Actually, before I do that, I want to record (so as to remember) my experience this afternoon on jury duty. I'd been called several times before, but always instructed to report in the morning. This was a 1:30 p.m. call, which nobody I talked to had ever experienced. The jury summons said it was a "special venire" -- so I Googled and found that in Texas that applies to capital crimes.
I don't know about other states, but in Texas there are all sorts of capital crimes -- e.g., murder of a child less than six years old, murder of a police officer or firefighter while they are performing their duties, deliberate killing of a person during the commission of another felony, etc. This case is one of felony murder. The defendant is accused of, in the course of a robbery, strangling and drowning a man.

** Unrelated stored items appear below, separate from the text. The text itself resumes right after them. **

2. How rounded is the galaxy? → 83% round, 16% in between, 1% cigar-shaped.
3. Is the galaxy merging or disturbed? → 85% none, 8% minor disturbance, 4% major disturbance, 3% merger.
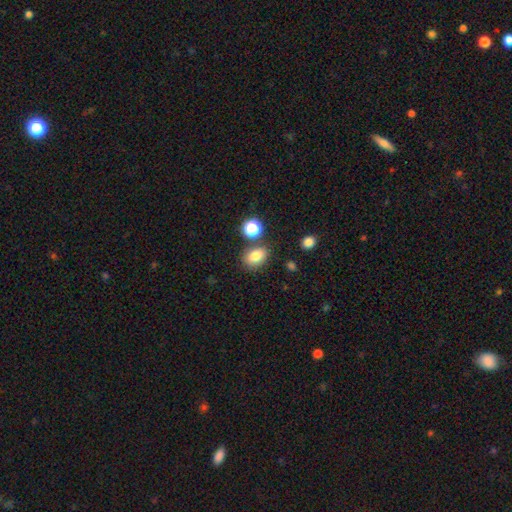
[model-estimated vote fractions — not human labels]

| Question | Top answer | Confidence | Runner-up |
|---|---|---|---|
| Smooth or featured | smooth | 81% | star or artifact (12%) |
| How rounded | in between | 71% | round (28%) |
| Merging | none | 75% | minor disturbance (12%) |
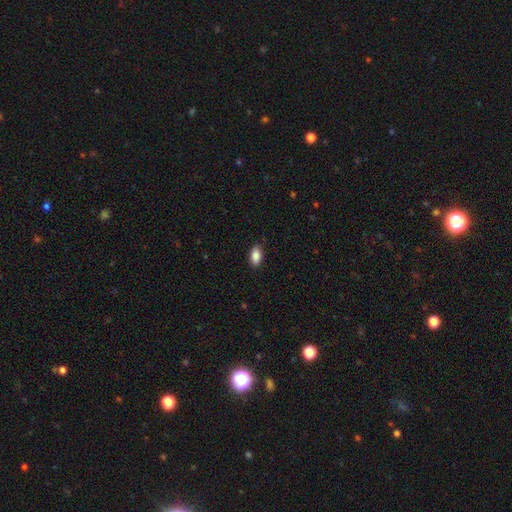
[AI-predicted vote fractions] Overall: smooth (87%). How rounded: in between (93%). Merging: none (88%).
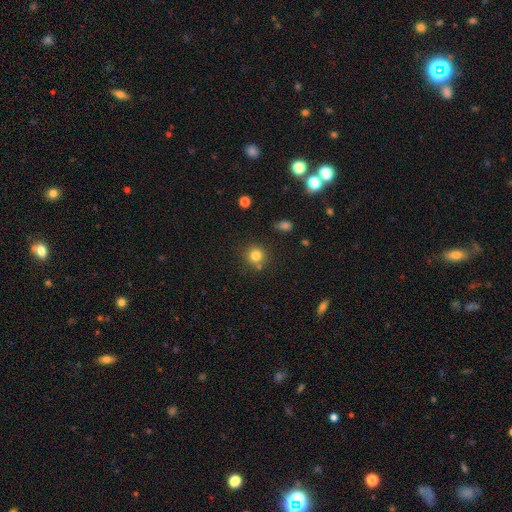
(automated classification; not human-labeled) A smooth galaxy with no disk features (80%) that is round (92%).

Vote fractions:
- Smooth or featured? smooth: 80% / star or artifact: 13% / featured or disk: 7%
- How rounded? round: 92% / in between: 7% / cigar-shaped: 1%
- Merging? none: 78% / merger: 10% / minor disturbance: 9% / major disturbance: 3%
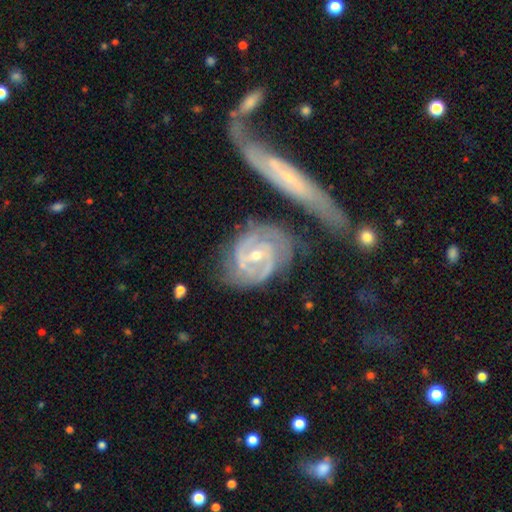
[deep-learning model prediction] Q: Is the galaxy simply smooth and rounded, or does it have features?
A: featured or disk — 89%.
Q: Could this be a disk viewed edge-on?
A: no — 96%.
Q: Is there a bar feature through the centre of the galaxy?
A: weak — 45%.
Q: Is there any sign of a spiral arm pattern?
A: yes — 97%.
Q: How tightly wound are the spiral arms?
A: tight — 53%.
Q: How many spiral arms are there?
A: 2 — 61%.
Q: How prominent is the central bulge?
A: small — 51%.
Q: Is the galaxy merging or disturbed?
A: none — 55%.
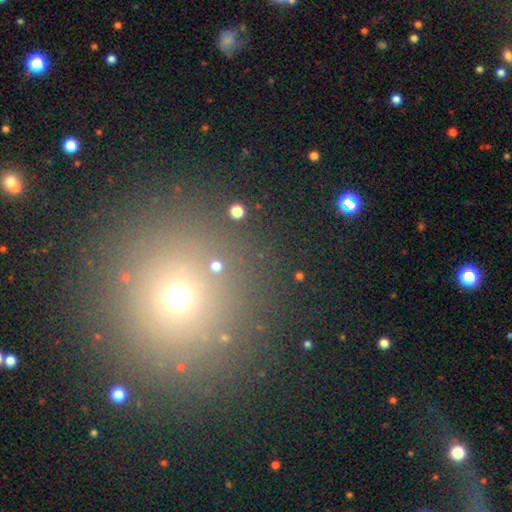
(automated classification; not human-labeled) This appears to be a smooth galaxy with no disk features (57%) that is round (93%). Merging: none (87%).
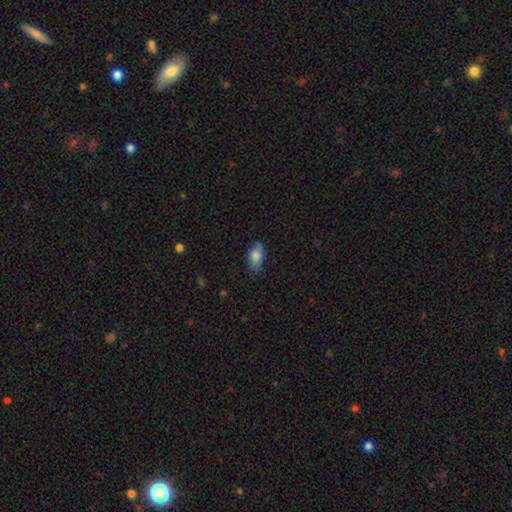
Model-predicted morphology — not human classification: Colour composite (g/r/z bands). It shows a smooth galaxy with no disk features (79%) that is in between round and cigar-shaped (88%). Merging: none (71%).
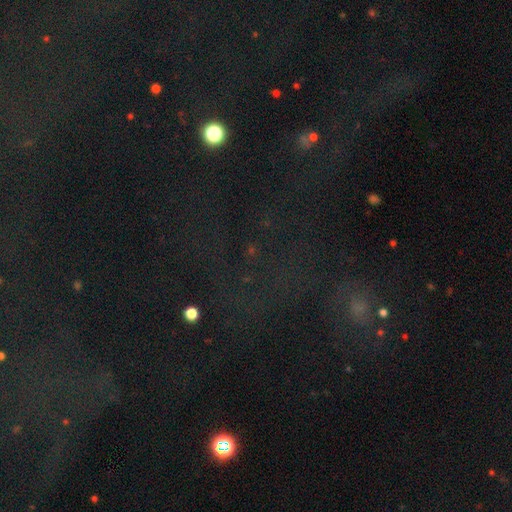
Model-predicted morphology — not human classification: smooth-or-featured: star or artifact: 68% | smooth: 18% | featured or disk: 14%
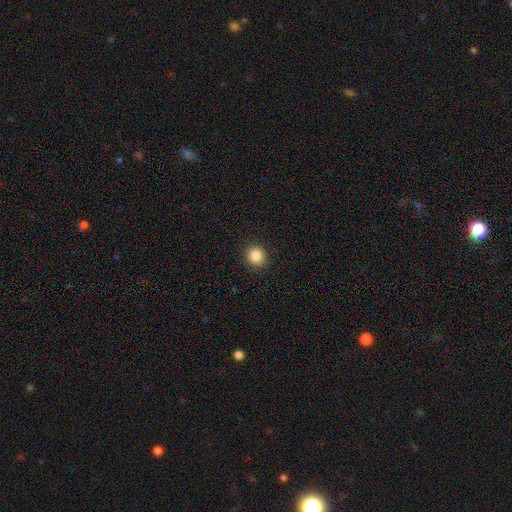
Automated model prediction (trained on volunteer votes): smooth 86%, star or artifact 10%, featured or disk 4%. Down the decision tree: how rounded — round (86%); merging — none (91%).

It seemed as if several hundred people were in the Central Jury Room when I arrived. The trial judge, prosecutors, defense team and defendant were introduced. Only the defendant did not speak. There was nearly an hour of instructions on the law, the obligations of jury duty, and the seriousness of the case. Judge Lana read the indictment. She said it might take six weeks to select the jury, and months to conduct the trial. I started to quake. I'm a pushover for real Americanism, and jury duty, like voting, seems to be a requirement of good citizenship. But MONTHS? I can't even find time for a long weekend (not for the past year) -- how on earth could I take off that kind of time from work without having to work through every night to keep things going? This is not a good prospect, coming at me at the end of two weeks of three-hours-of-sleep-per-night. The judge asks us to look at our 16-page questionnaires and implores us not to frame our answers so as to try to get off the jury, but yet to think seriously about our feelings about the death penalty.
Could I condemn someone to death? I could have done so for Ted Bundy. I'd have opted for life first, but he'd proven prison couldn't hold him. And every time Ted got loose he killed more women. He was like the Biblical man-eating lion that must be put to death because there's no other way to stop him from killing others. Yes, there are some cases in which I could vote in favor of the death penalty.
Only a few. On the whole, the death penalty troubles me, and mostly because of the uneven way in which it's applied. There are racial, gender and economic factors implicated in death penalty cases that make our current system immoral.
But still. It's not, to say the least, a privilege I would seek out. While I might say that I'm not sitting in judgment upon the man but upon his actions, it still would FEEL like sitting in judgment on him. And you know me, good little Bible-believer that I am, I hear in my head every day, "Judge not that ye be not judged." I don't want to go there.
Oh, I judge actions and such every day of the week, yes, you bet. This blog is full of them. What I shrink from is personally assessing recompense.
Wait, it just hit me. There's no way any Texas prosecutors are going to let me on this jury. My answer to the question, "What three publicly known men do you least admire?" was:
1. George W. Bush
2. Dick Cheney
3. Antonin Scalia
That should do it.
UPDATE: Note: That was not MOST admired, they're my LEAST admired. For most admired, I put down Al Gore, Jim Wallis ("God's Politics") and Jimmy Carter.
For most admired women, I wrote Ruth Bader Ginsburg, Hillary Clinton and Rosalynn Carter.
For least admired women I listed Condi Rice, Laura Bush and Barbara Bush.
2 Comments:
Funny list of 3 most admired men.
Yea, they just might not choose you.
--RC of strangeculture.blogspot.com
Not MOST admired, LEAST admired. For most admired, I put down Al Gore, Jim Wallis ("God's Politics") and Jimmy Carter.
For most admired women, I wrote Ruth Bader Ginsburg, Hillary Clinton and Rosalynn Carter.
For least admired women I listed Condi Rice, Laura Bush and Barbara Bush.